5. The Dinner by Herman Koch. 3.5⭐️

  • Herman Koch born 5th September .
  • Description: pretentious restaurant, protecting your child, violence.

The Dinner by Herman Koch. Born September 5th in the Netherlands. This book was a solid 3.5 stars from me. I have read reviews calling it the European Gone Girl or a ‘not as good’ We Need To Talk About Kevin. This must be sooooooo annoying as an author. Just because there is an unreliable narrator and a child who commits a crime, comparisons are made when a book is not really that comparable. This is a really well written book with a brilliant and original idea. The whole novel takes place during the course of a dinner in a massively pretentious restaurant. Koch immediately had me on side because he made me laugh. The descriptions of the affected waiter pointing with his ‘pinkie’, the minuscule portion sizes and ridiculous ingredients were absolutely brilliant and incredible well observed. The fact that Koch uses the meal and arrival of each course to interrupt the drama of the story and the characters was a really interesting and original idea. I don’t want to say much about the plot to avoid spoilers. Descriptions of violent acts were pretty vivid and at times, quite hard to read. The characters were ALL unlikable. This was definitely worth a read if only for the giggles you will get about the pretentious meal. So Happy Birthday Mr Koch.

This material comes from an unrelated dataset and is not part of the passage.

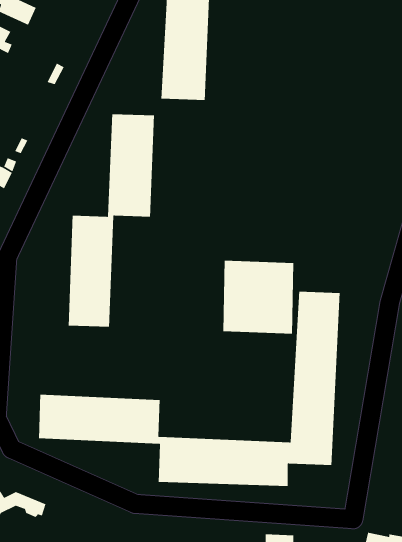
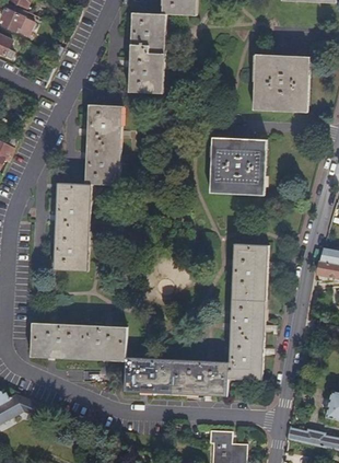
building: none -> [253,53,308,111]
building: [223,260,294,334] -> [209,135,265,193]

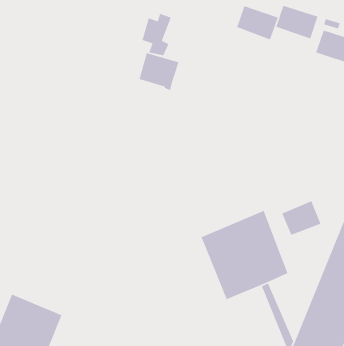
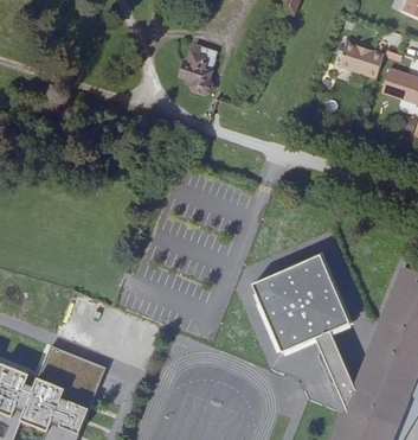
building: [236,5,279,41] -> none
building: [138,52,179,91] -> none
building: [281,200,322,236] -> none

6. The Nightingale by Kristen Hannah. DNF.

  • Kristen Hannah born 25th September.

The New York Times number one bestselling title.

Bravery, courage, fear and love in a time of war.

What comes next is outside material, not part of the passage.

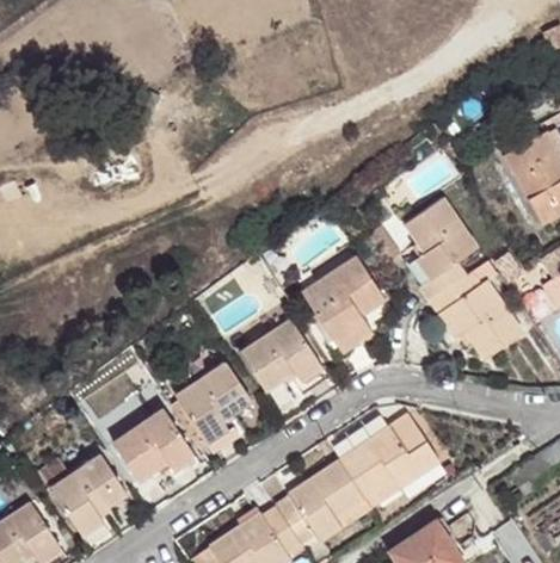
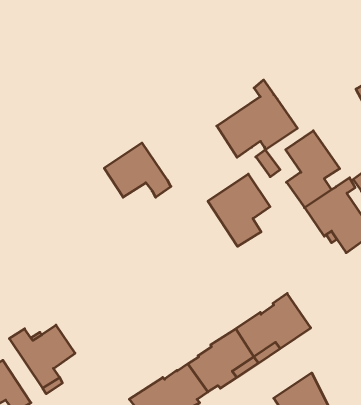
building: none -> [217,80,297,157]
building: [240,318,328,390] -> [104,143,171,197]
building: [171,363,251,453] -> none
building: [113,408,202,481] -> none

Despite their differences, sisters Viann and Isabelle have always been close. Younger, bolder Isabelle lives in Paris while Viann is content with life in the French countryside with her husband Antoine and their daughter. But when the Second World War strikes, Antoine is sent off to fight and Viann finds herself isolated so Isabelle is sent by their father to help her.

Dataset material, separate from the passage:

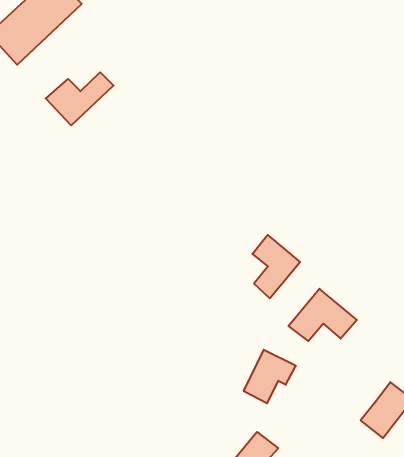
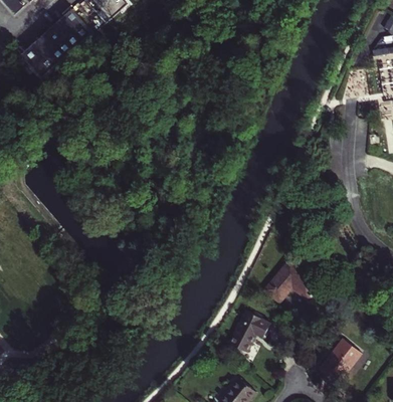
building: [46,72,114,125] -> none
building: [252,235,300,298] -> none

As the war progresses, the sisters’ relationship and strength is tested. With life changing in unbelievably horrific ways, Viann and Isabelle will find themselves facing frightening situations and responding in ways they never thought possible as bravery and resistance take different forms in each of their actions.

Vivid and exquisite in its illumination of a time and place that was filled with atrocities, but also humanity and strength, Kristin Hannah’s The Nightingale will provoke thought and discussion that will have readers talking long after they finish reading.

I gave up!!!!!! This is obviously controversial as I know this is a massively popular book. I hate it when a book that loads of people love leaves me cold. I actually feel guilty. So I got to page 88 and it was fine but just a bit ‘meh.’ My main issue was Isabelle who I wanted to punch in the face and I definitely would have done if I had been Vianne. Vianne, the sister who is desperately trying to keep her daughter alive while Isabelle is being the tempestuous, volatile yet beautiful (all a little ‘characters by numbers’ for me) younger sister does all in her power to antagonise the Nazi’s. SHUT UP ISABELLE.

7. A Visit From The Goon Squad by Jennifer Egan. 3⭐️

  • Jennifer Egan born 7th September.
  • Description: 13 stories, music industry, aging, loss of innocence

This novel was the winner of the 2011 Pulitzer Prize. Is it a collection of short stories or a novel? Although Egan published a few as individual stories, she views the collection as a novel. Each of the 13 chapters involves interrelated stories with the majority of the characters somehow connected to the record exec Bennie Salazar. This book worked for me until about halfway through. In fact, it was the chapter Selling the General that made me lose faith. I think by then, the characters that I wanted to reappear weren’t going to and I basically stopped caring. It all became a little too random for me. I did however love this quote about being ‘real.’

Thanks for reading and I hope you all have a lovely October.